このアプローチは、ヘルスケアが複雑適応システム(complex adaptive system)であることを前提としています。複雑適応システムでは、システムの構成要素である人々やテクノロジー等が様々な相互作用を行い、また、関係するシステム同士も相互作用しています。そして、そこで仕事をしている人々や組織が学習を通じて適応するため、その場の行動や未来の行動に反映されるだけでなく、システム自体がダイナミックに変化し続けています。このようなシステムの中で、日々の臨床業務がうまく行われているのは、医療に携わる人々が、現場の状況に合わせてさまざまな調整や臨機の工夫をしているからです。これらの柔軟な対応によって日々の業務はうまく行われている一方で、これらの調整、別の言い方をすると変動は、様々な相互作用を通じて、システム全体の挙動に影響を与えます。創発として説明されるシステムの挙動は、時として事故という形をとることもあります。
このように、複雑適応システムにおいては、うまくいくこともうまくいかないことも起源は同じだという前提に立つわけですが、そうすると従来からの還元主義的なアプローチを用いて失敗事例を深く掘り下げて原因究明をするだけでなく、広くシステム全体を見て、うまく行われていることを相互関係性の観点から理解することが必要になります。
医療をはじめとする社会技術システムはますます複雑化しており、内的、外的要因による想定外の事態に対してシステムはともすれば脆弱になりがちです。その一方で、あらゆる事態を想定してすべてに対応することができるようなシステムをあらかじめ設計し、組み上げることは不可能です。このような脆弱なシステムにおいて医療が機能し続けるためには、個人、チーム、組織の柔軟な対応が不可欠だとされています。レジリエンス・エンジニアリングは、このように創発的で変動するシステムの脆弱性を前提としています。

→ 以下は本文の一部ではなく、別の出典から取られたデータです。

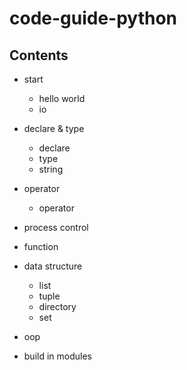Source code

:# code-guide-python

## Contents

- start
    - hello world
    - io

- declare & type
    - declare
    - type
    - string

- operator
    - operator

- process control

- function

- data structure
    - list
    - tuple
    - directory
    - set

- oop

- build in modules
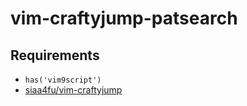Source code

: # vim-craftyjump-patsearch

## Requirements

- `has('vim9script')`
- [siaa4fu/vim-craftyjump](https://github.com/siaa4fu/vim-craftyjump)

本書は2012年に開催された第1回レジリエントヘルスケアワークショップ(デンマーク)での知見や議論をまとめたものです。2013年の第2回ワークショップの成果も、英語ではありますが、すでに「Resilient Health Care, Vol 2 :The Resilience of Everyday Clinical Work(Ashgate) 」として出版されています。第3回目の「Reconciling Work‒as‒Imagined and Work‒as‒Done 」も間もなく出版される予定です。この間にレジリエントなシステム(resilient system)の定義も少しずつ進化しています。しかし今あらためて翻訳してみると、レジリエントなシステムについて徹底的に議論された第1回レジリエントヘルスケアワークショップにこそ、すべての始まりがあったと感じさせられます。その時の参加者の熱気や思いを是非とも読者の皆様にも感じ取っていただきたく思います。
(中略)複雑適応システムにおいて生ずる出来事は、これまでの因果律では説明することのできないものであり、多くの人にとって未知の世界です。しかし、これからの医療にとって、複雑適応システムにどう対処し、どのように患者や国民に安全な医療を提供するかは避けて通ることのできない道でもあります。本書が医療に対する新しい物の見方の一助になれば幸いです。